Oskar Schell ha 9 anni e un rapporto di grande complicità con il padre Thomas (un 'funzionale' Tom Hanks), assieme al quale si misura nella sfida agli ossimori o gioca a inventare fantastiche spedizioni alla ricerca di luoghi immaginari (come il sesto distretto di New York). Ma la data dell'11 settembre è destinata a spezzare (almeno fisicamente) quello stretto legame che quasi esclude la presenza femminile della madre (Sandra Bullock). Impegnato in una riunione al World Trade Center, Thomas perderà infatti la vita nell'attentato alle torri gemelle, senza neanche poter dare l'ultimo saluto ai suoi cari. Solo la voce anonima di sei messaggi lasciati in segreteria - e poi ascoltati dal figlio al suo ritorno da scuola - in cui fa eco la tragedia globale, e attraverso cui s'insinua quella privata del piccolo Oskar, impreparato a fare i conti con la morte dell'adorato padre. Una morte rifiutata con tutte le forze di bambino dotato di un'intelligenza quasi autistica, oltre modo ingegnoso che, entrato per caso in possesso di una chiave lasciata dal padre in un involucro con su scritto ‘Black', pianificherà di incontrare tutti i Black di New York nella speranza di trovare la serratura in grado di accogliere quella chiave negletta e (soprattutto) di ristabilire un contatto con il padre scomparso. Nel suo viaggio di elaborazione del lutto Oskar non sarà solo, ma affiancato dal silente carisma di un Virgilio dall'aria famigliare, un misterioso e anziano signore che scorterà Oskar attraverso le acque turbolente del senso di perdita e della sofferenza.

Non numeri ma lettere

Se il sole esplodesse, il mondo resterebbe luminoso ancora per sei minuti, il tempo che impiegherebbe la velocità della luce a raggiungerlo. Sei minuti di attesa e di speranza. Lo stesso limbo in cui precipiterà Oskar ascoltando in segreteria i messaggi del padre che sta lasciando per sempre il mondo terreno per raggiungere forse quel mondo dei morti che esiste al di sotto di quello dei vivi.
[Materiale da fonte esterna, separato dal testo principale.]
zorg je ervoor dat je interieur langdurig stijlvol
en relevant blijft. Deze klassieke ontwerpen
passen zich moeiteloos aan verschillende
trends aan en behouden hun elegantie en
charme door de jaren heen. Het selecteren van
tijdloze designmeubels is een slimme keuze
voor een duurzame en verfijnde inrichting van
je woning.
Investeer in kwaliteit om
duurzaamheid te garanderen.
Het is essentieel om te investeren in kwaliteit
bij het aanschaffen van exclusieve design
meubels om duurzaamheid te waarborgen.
Un limbo nel quale l'esistenza è aggrappata a un messaggio di speranza, a un simbolismo vano e vitale, al desiderio di ritrovare l'essenza della persona amata nei riflessi delle esistenze altrui, vagando per una città immensa come New York alla ricerca di una serratura che compia il miracolo. Stephen Daldry costruisce sulla sceneggiatura di Eric Roth (Forrest Gump) un film toccante (ma non strutturalmente commovente) sulla necessità di superare le proprie paure, battersi, cercare, anche quando le probabilità di trovare sono pressoché nulle. Attorno alla multi-stratificata e per certi versi eccessiva personalità di Oskar (ottimamente interpretato dall'esordiente Thomas Horn) Daldry fa ruotare l'insensatezza degli eventi che acquistano senso (e corpo) solo attraverso il dolore a catena che da essi si propaga. La lenta discesa di un uomo (rallenty della scena iniziale) che va incontro alla propria morte è così compensata dalla frenetica caparbietà con cui il figlio cercherà di mettersi in contatto con lui, prima che il suo corpo tocchi realmente terra. Pur nei suoi alti e bassi dovuti a digressioni non sempre produttive, il film di Daldry scioglie la tragicità del tema trattato attraverso l'intensità dello sguardo, catturato soprattutto nei primi piani del giovane Oskar e del suo muto accompagnatore in un legame che nel suo essere ossimoro diventa quel rapporto di compensanzione che è la vera chiave del film.

Molto forte, incredibilmente vicino Stephen Daldry adatta per il cinema l’omonimo romanzo di Jonathan Safran Foer Molto forte incredibilmente vicino, confezionando un film che poggia sulla solida struttura dei legami per rivendicare l’importanza del valore sentimentale che si sporge anche al di là della tragedia. Uno sguardo che sfiora (e che si perde talvolta nella ridondanza della memoria) senza commuovere, perché ha come unica finalità quella di voler raccontare una storia di vibrante energia che si oppone alla distruzione e che rifiuta di catalogare le persone in numeri (come sempre accade nelle tragedie) restituendole alle lettere e alle storie dalle quali provengono.